Selected extract -
Start of Block

About Spark tuning in PDI
Spark tuning is the customization of PDI transformation and step parameters to improve the performance of your PDI transformation executed on the Spark engine. These Spark parameters include both the transformation parameters, which we call application tuning parameters when working with PDI transformations on Spark, and step-level parameters, which we call Spark tuning options. Together, the application tuning parameters and the Spark tuning options control memory storage and the number of partitions which are critical to optimizing the execution of your transformation.
Audience and prerequisites
Spark tuning features are intended for ETL developers who have a solid understanding of PDI, Spark, and your system's cluster resources. For effective Spark tuning, you need to know how a transformation uses your resources, including both your environment and data size. PDI steps vary in their resource requirements, so you should tune the Spark engine to meet the needs of each transformation.
To use the Spark tuning features, you need access to the following information:
- Cluster resources
- Amount of resources available to the Spark engine during execution, including memory allotments and number of cores.
- Size of data.
You may want to consult your cluster administrator, who can perform the following tasks:
- Monitor cluster resources on the YARN Resource Manager.

End of Block

Supplied entries -

Start of Block

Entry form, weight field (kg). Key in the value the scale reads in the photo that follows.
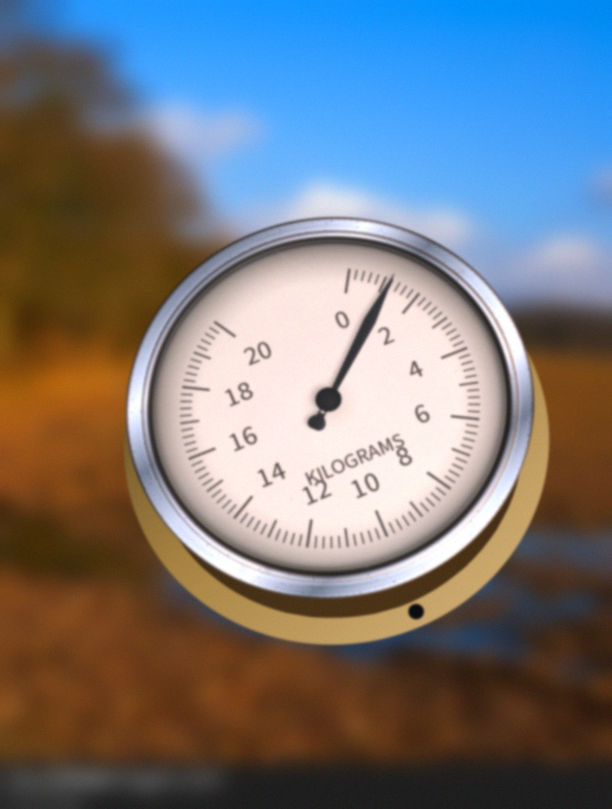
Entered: 1.2 kg
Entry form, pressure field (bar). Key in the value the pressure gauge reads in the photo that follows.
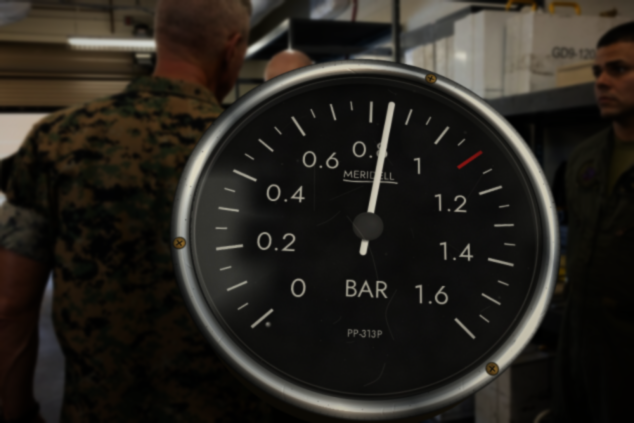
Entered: 0.85 bar
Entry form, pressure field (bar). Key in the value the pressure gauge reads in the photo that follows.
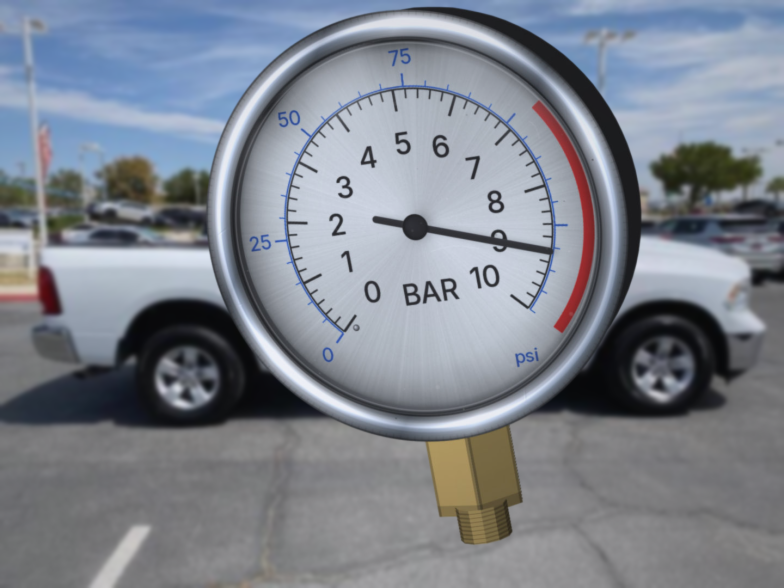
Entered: 9 bar
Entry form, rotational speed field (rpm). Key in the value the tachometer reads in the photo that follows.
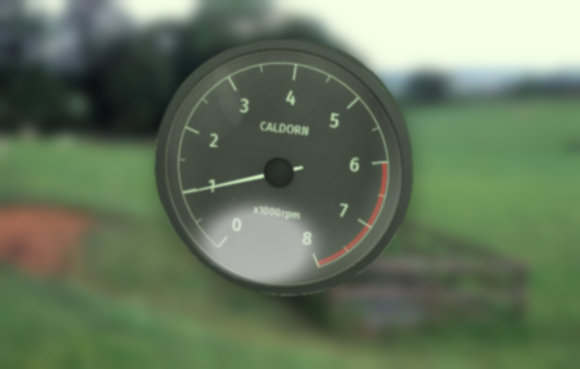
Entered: 1000 rpm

End of Block

Exercise tasks -
[A] Duplicate the part of the Spark tuning text that opens with the words containing "- Size of data." and closes with "YARN Resource Manager.".
[B] Answer these questions from the Spark tuning text:
(i) What name is given to the step-level Spark parameters?
(ii) For whom are the Spark tuning features intended?
(iii) On what can a cluster administrator monitor cluster resources?
The lines above are separate from the Spark tuning text.

Task responses -
[A]
- Size of data.
You may want to consult your cluster administrator, who can perform the following tasks:
- Monitor cluster resources on the YARN Resource Manager.

[B]
(i) Spark tuning options.
(ii) ETL developers who have a solid understanding of PDI, Spark, and their system's cluster resources.
(iii) The YARN Resource Manager.